First, let's clear this up.

Clear what up? Itanium was on Pricewatch for months, from multiple vendors, and was its own listed category. Now it's gone.

I posted that I expected that when Itanium III came out to replace Itanium II, Itaniums would be back on pricewatch. Let's see who's right about this, it won't be long. I think that once Intel has a bug-free Itanium to ship, they'll be on pricewatch again - say, 30-90 days from now, depending on whether or not Intel manages decent yields of those enormous caches.

First, the market for RISC processors has grown over the past few years

What, you "decided" that this is how things are?
The total number of Intel-based servers shipped in the third quarter edged up 2% from the second quarter, and 14% from the same period a year ago.

However, sales of servers with RISC processors fell from 53,956 units in the second quarter to 46,180 in the third quarter.

http://www.cw360.com/Article117394.htm

and:

The change in fortunes for Intel servers was foreshadowed by U.S. server sales in the third quarter, when Gartner Dataquest said Intel server sales exceeded RISC sales. Buying patterns in the United States often spread later to the rest of the world.

Back to growth
For the first time since 2000, the server market will grow again, the report predicted, driven largely by increasing sales of Intel servers running Windows and Linux.

http://zdnet.com.com/2100-1103-965865.html

"Servers running Windows and Linux" - the mainstream server market, the commodity server market, this is the market that AMD is going after wtih the Opteron, while Intel tries to make Itanium into the next Alpha.

I think Intel has been scared by Opteron, and you will see Intel running at high speed away from their "enterprise only for the next 5 years" strategy for 64-bit computing. Trouble is, they've spent so much time focusing on "enterprise" platforms with "enterprise" costs intentionally restricted to running only "enterprise" software that it's going to be a struggle for them.

**Things to do**
1) According to the post about Itanium and Intel servers, how many servers with RISC processors were sold in the third quarter?
2) Reproduce every one of the records below line for line, changing nothing.

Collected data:
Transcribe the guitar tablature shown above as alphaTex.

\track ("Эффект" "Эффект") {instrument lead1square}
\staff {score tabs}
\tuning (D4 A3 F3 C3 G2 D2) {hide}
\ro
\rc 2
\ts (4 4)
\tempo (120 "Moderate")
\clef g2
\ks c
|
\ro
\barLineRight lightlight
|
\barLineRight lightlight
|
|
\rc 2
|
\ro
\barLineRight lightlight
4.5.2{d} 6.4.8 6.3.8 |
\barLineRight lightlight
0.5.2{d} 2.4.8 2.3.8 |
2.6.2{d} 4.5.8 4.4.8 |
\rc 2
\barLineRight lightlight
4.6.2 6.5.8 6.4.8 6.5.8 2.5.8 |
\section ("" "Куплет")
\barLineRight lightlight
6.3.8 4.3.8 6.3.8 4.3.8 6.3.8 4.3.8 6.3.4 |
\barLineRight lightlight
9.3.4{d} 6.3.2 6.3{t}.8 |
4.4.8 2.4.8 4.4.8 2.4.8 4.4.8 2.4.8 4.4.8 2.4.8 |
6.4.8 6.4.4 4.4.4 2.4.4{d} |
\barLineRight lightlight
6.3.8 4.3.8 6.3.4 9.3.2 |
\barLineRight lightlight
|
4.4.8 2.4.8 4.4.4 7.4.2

**Outputs**
1) 46,180 units.

2)
Transcribe the guitar tablature shown above as alphaTex.

\track ("Эффект" "Эффект") {instrument lead1square}
\staff {score tabs}
\tuning (D4 A3 F3 C3 G2 D2) {hide}
\ro
\rc 2
\ts (4 4)
\tempo (120 "Moderate")
\clef g2
\ks c
|
\ro
\barLineRight lightlight
|
\barLineRight lightlight
|
|
\rc 2
|
\ro
\barLineRight lightlight
4.5.2{d} 6.4.8 6.3.8 |
\barLineRight lightlight
0.5.2{d} 2.4.8 2.3.8 |
2.6.2{d} 4.5.8 4.4.8 |
\rc 2
\barLineRight lightlight
4.6.2 6.5.8 6.4.8 6.5.8 2.5.8 |
\section ("" "Куплет")
\barLineRight lightlight
6.3.8 4.3.8 6.3.8 4.3.8 6.3.8 4.3.8 6.3.4 |
\barLineRight lightlight
9.3.4{d} 6.3.2 6.3{t}.8 |
4.4.8 2.4.8 4.4.8 2.4.8 4.4.8 2.4.8 4.4.8 2.4.8 |
6.4.8 6.4.4 4.4.4 2.4.4{d} |
\barLineRight lightlight
6.3.8 4.3.8 6.3.4 9.3.2 |
\barLineRight lightlight
|
4.4.8 2.4.8 4.4.4 7.4.2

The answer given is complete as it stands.